Sayfalar

Türk devriminin temel taşı : Laiklik ilkesi

İlker Başbuğ
26. Genelkurmay Başkanı

Türk devrimiyle Türk halkının aydınlatılması amaçlanmıştır. İnsanın geleceğine hâkim olabilmesi, “düşünce” sahibi olmasına bağlıdır. Düşünce sahibi olmanın yolu ise eğitimdir. Atatürk önce, eğitimin önemine şu sözleri ile değinmiştir: “İlmi rehber kabul edeceğiz.”


Türk devrimi bir “aydınlanma” devrimidir. Türk halkının aydınlatılması amaçlanmıştır. Modeli ve esin kaynağı ise 18. yüzyılda Avrupa’da başlatılmış olan aydınlanma hareketidir. Aydınlanmanın gerisinde, bilindiği gibi hümanizm hareketiyle, rönesans vardır. Hümanizm, insan zihnine özgürlük verilmesi şekliyle tanımlanabilir.

Türk devriminin modeli Batılılıktır. Ancak Atatürk Türkiye’nin tam olarak ne Doğu’ya ne de Batı’ya gönül bağlamasına karşıdır.

16-17 Ocak 1923’te İzmit’te yaptığı konuşmada bu konuya şöyle değinmiştir: “Bugün, bu dakikada dayanmaya değer ve güven verici olan siyaset yalnız kendi mevcudiyetimize dayanarak yürümektir. Ne Doğu’ya ne de Batı’ya gönül bağlamalıyız. Fakat bu demek değildir ki, yarın vuku bulacak gelişmeler karşısında herhangi bir kısma daha çok yaklaşmak mümkün değildir, uygun değildir.”

Türk devrimi felsefesinin temel taşı nedir?

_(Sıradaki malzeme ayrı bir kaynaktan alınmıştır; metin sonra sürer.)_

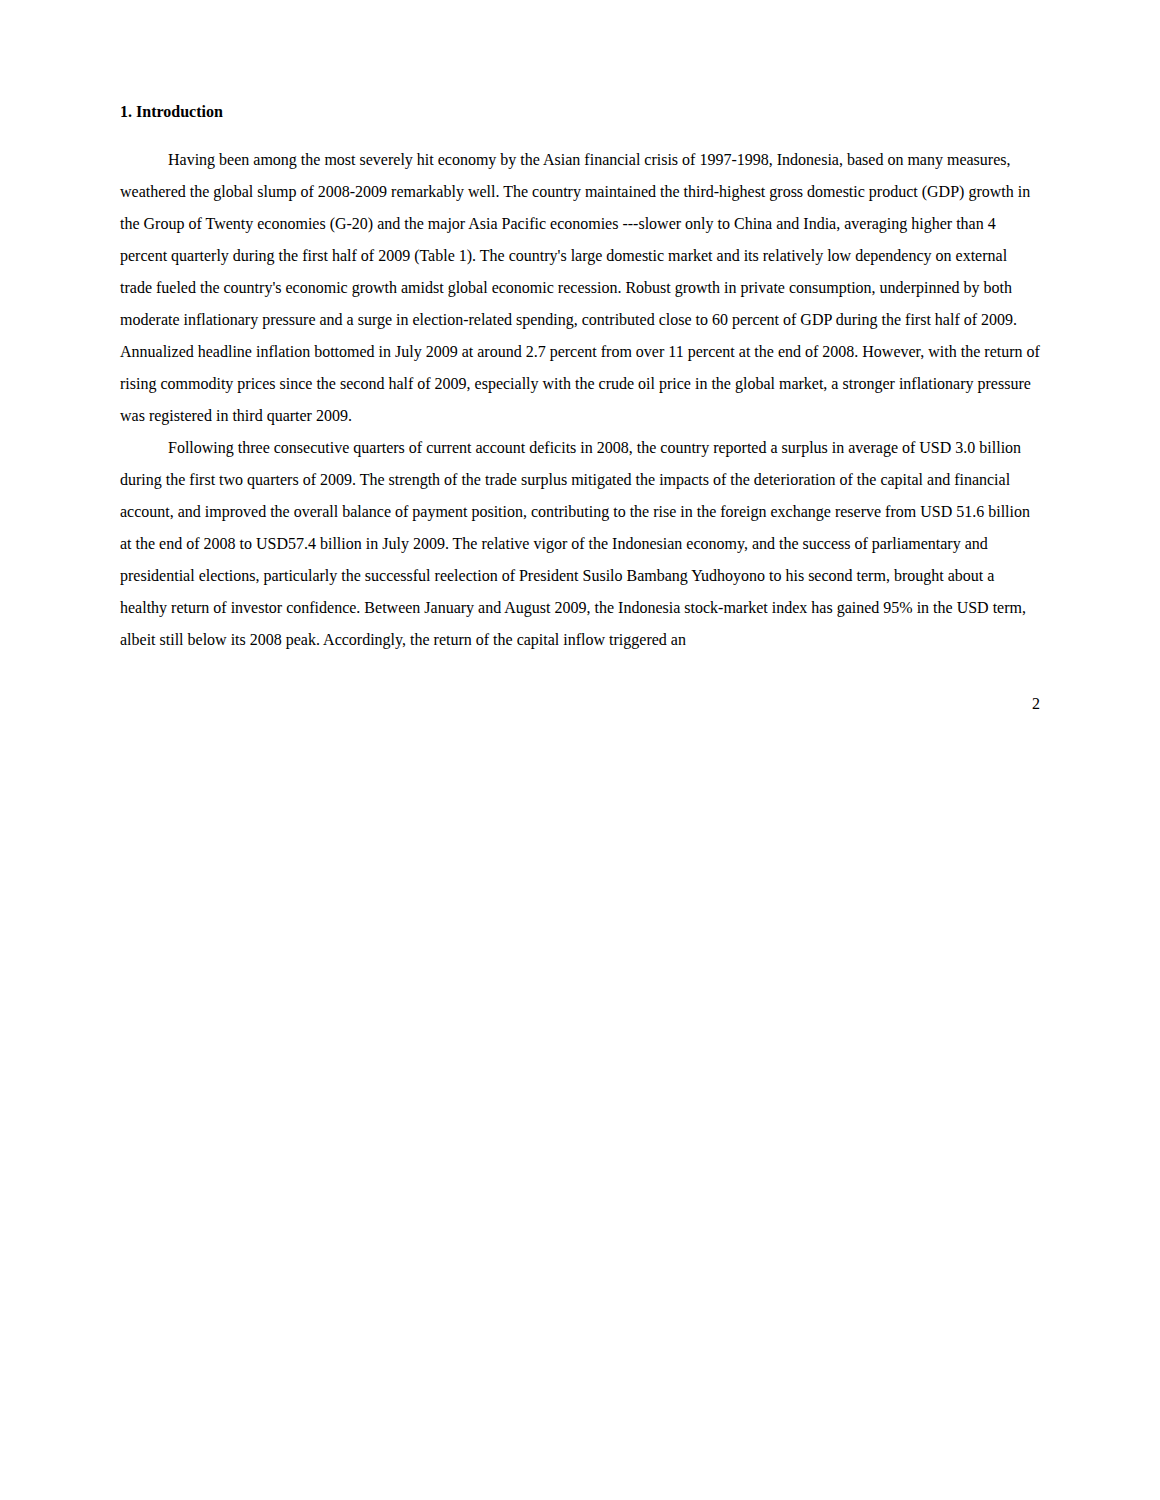1. Introduction
Having been among the most severely hit economy by the Asian financial crisis of 1997-1998, Indonesia, based on many measures, weathered the global slump of 2008-2009 remarkably well. The country maintained the third-highest gross domestic product (GDP) growth in the Group of Twenty economies (G-20) and the major Asia Pacific economies ---slower only to China and India, averaging higher than 4 percent quarterly during the first half of 2009 (Table 1). The country's large domestic market and its relatively low dependency on external trade fueled the country's economic growth amidst global economic recession. Robust growth in private consumption, underpinned by both moderate inflationary pressure and a surge in election-related spending, contributed close to 60 percent of GDP during the first half of 2009. Annualized headline inflation bottomed in July 2009 at around 2.7 percent from over 11 percent at the end of 2008. However, with the return of rising commodity prices since the second half of 2009, especially with the crude oil price in the global market, a stronger inflationary pressure was registered in third quarter 2009.
Following three consecutive quarters of current account deficits in 2008, the country reported a surplus in average of USD 3.0 billion during the first two quarters of 2009. The strength of the trade surplus mitigated the impacts of the deterioration of the capital and financial account, and improved the overall balance of payment position, contributing to the rise in the foreign exchange reserve from USD 51.6 billion at the end of 2008 to USD57.4 billion in July 2009. The relative vigor of the Indonesian economy, and the success of parliamentary and presidential elections, particularly the successful reelection of President Susilo Bambang Yudhoyono to his second term, brought about a healthy return of investor confidence. Between January and August 2009, the Indonesia stock-market index has gained 95% in the USD term, albeit still below its 2008 peak. Accordingly, the return of the capital inflow triggered an
2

Atatürk aslında bu sorunun cevabını da, 28 Aralık 1919’da Ankara’nın ileri gelenleriyle yaptığı konuşmada vermektedir: “Efendiler! Bir millet varlığı ve hakları için bütün gücüyle, bütün maddi ve fikir, düşünce gücüyle ilgili olmazsa, bir millet kendi gücüne dayanarak varlığını ve bağımsızlığını sağlamazsa şunun bunun oyuncağı olmaktan kurtulamaz. Milli hayatımız, tarihimiz ve son dönemde yönetim şeklimiz buna çok güzel kanıttır...

Bugün bütün dünya milletleri yalnız bir hakimiyet tanırlar: Milli Hâkimiyet...

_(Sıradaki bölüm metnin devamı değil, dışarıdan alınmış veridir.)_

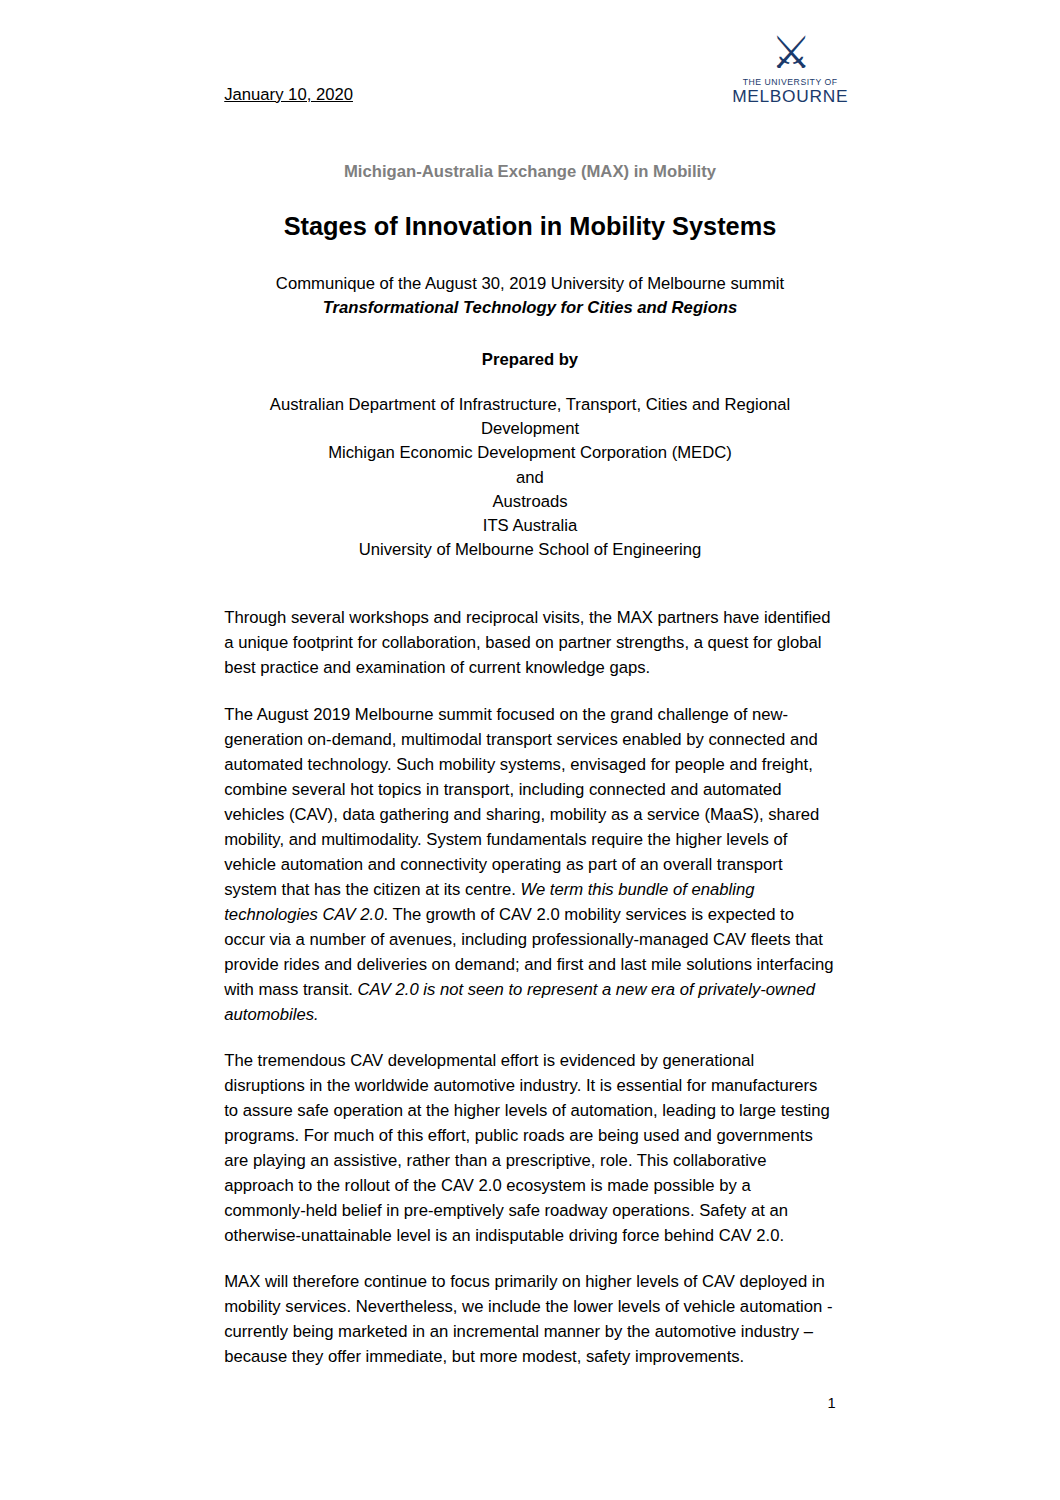⚔ THE UNIVERSITY OF MELBOURNE
January 10, 2020
Michigan-Australia Exchange (MAX) in Mobility
Stages of Innovation in Mobility Systems
Communique of the August 30, 2019 University of Melbourne summit Transformational Technology for Cities and Regions
Prepared by
Australian Department of Infrastructure, Transport, Cities and Regional Development
Michigan Economic Development Corporation (MEDC)
and
Austroads
ITS Australia
University of Melbourne School of Engineering
Through several workshops and reciprocal visits, the MAX partners have identified a unique footprint for collaboration, based on partner strengths, a quest for global best practice and examination of current knowledge gaps.
The August 2019 Melbourne summit focused on the grand challenge of new-generation on-demand, multimodal transport services enabled by connected and automated technology. Such mobility systems, envisaged for people and freight, combine several hot topics in transport, including connected and automated vehicles (CAV), data gathering and sharing, mobility as a service (MaaS), shared mobility, and multimodality. System fundamentals require the higher levels of vehicle automation and connectivity operating as part of an overall transport system that has the citizen at its centre. We term this bundle of enabling technologies CAV 2.0. The growth of CAV 2.0 mobility services is expected to occur via a number of avenues, including professionally-managed CAV fleets that provide rides and deliveries on demand; and first and last mile solutions interfacing with mass transit. CAV 2.0 is not seen to represent a new era of privately-owned automobiles.
The tremendous CAV developmental effort is evidenced by generational disruptions in the worldwide automotive industry. It is essential for manufacturers to assure safe operation at the higher levels of automation, leading to large testing programs. For much of this effort, public roads are being used and governments are playing an assistive, rather than a prescriptive, role. This collaborative approach to the rollout of the CAV 2.0 ecosystem is made possible by a commonly-held belief in pre-emptively safe roadway operations. Safety at an otherwise-unattainable level is an indisputable driving force behind CAV 2.0.
MAX will therefore continue to focus primarily on higher levels of CAV deployed in mobility services. Nevertheless, we include the lower levels of vehicle automation - currently being marketed in an incremental manner by the automotive industry – because they offer immediate, but more modest, safety improvements.
1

Teşkilatın diğer ayrıntılarına bakacak olursak  işe, köyden ve mahalleden ve mahalle halkından yani ‘kişiden’ başlıyoruz...

Kişiler düşünce sahibi olmadıkça, haklarını idrak etmiş bulunmadıkça kitleler istenilen yöne, herkes tarafından iyi veya kötü yönlere gönderebilirler. Kendini kurtarabilmek için her kişinin geleceğiyle kendisinin ilgilenmesi gerekir... Hepimiz bu devletin Müslüman ve Müslüman olmayan unsurları ‘aynı haklar ve yetkiyle’, aynı şekilde vatandaşıyız.”

EĞİTİM SİSTEMİNİN REHBERİ

Kişilerin geleceğiyle kendisinin ilgilenebilmesi, yani insanın geleceğine hâkim olabilmesi, her şeyden önce kişilerin “düşünce, fikir” sahibi olmasına bağlıdır. Düşünce sahibi olmanın yolu ise eğitimdir. Eğitim sisteminin “aklı” ve “bilimi” esas alması ile her şeyi sorgulayan, analiz ve sentez yapabilen düşünce sahibi bireyler yetiştirilebilir. İngiliz asıllı Amerikalı tarihçi Bernard Lewis, Türk devriminin temel taşını çok doğru şekilde tespit eden akademisyenlerden birisidir. Lewis’in görüşü şöyledir:

“Özgürlük bir devletin başka devletler karşısındaki yeriyle ilgili olduğu kadar, bireyin devlet içindeki yeriyle de ilgili bir kavramdır. Eğitim insanları özgürleştirir.”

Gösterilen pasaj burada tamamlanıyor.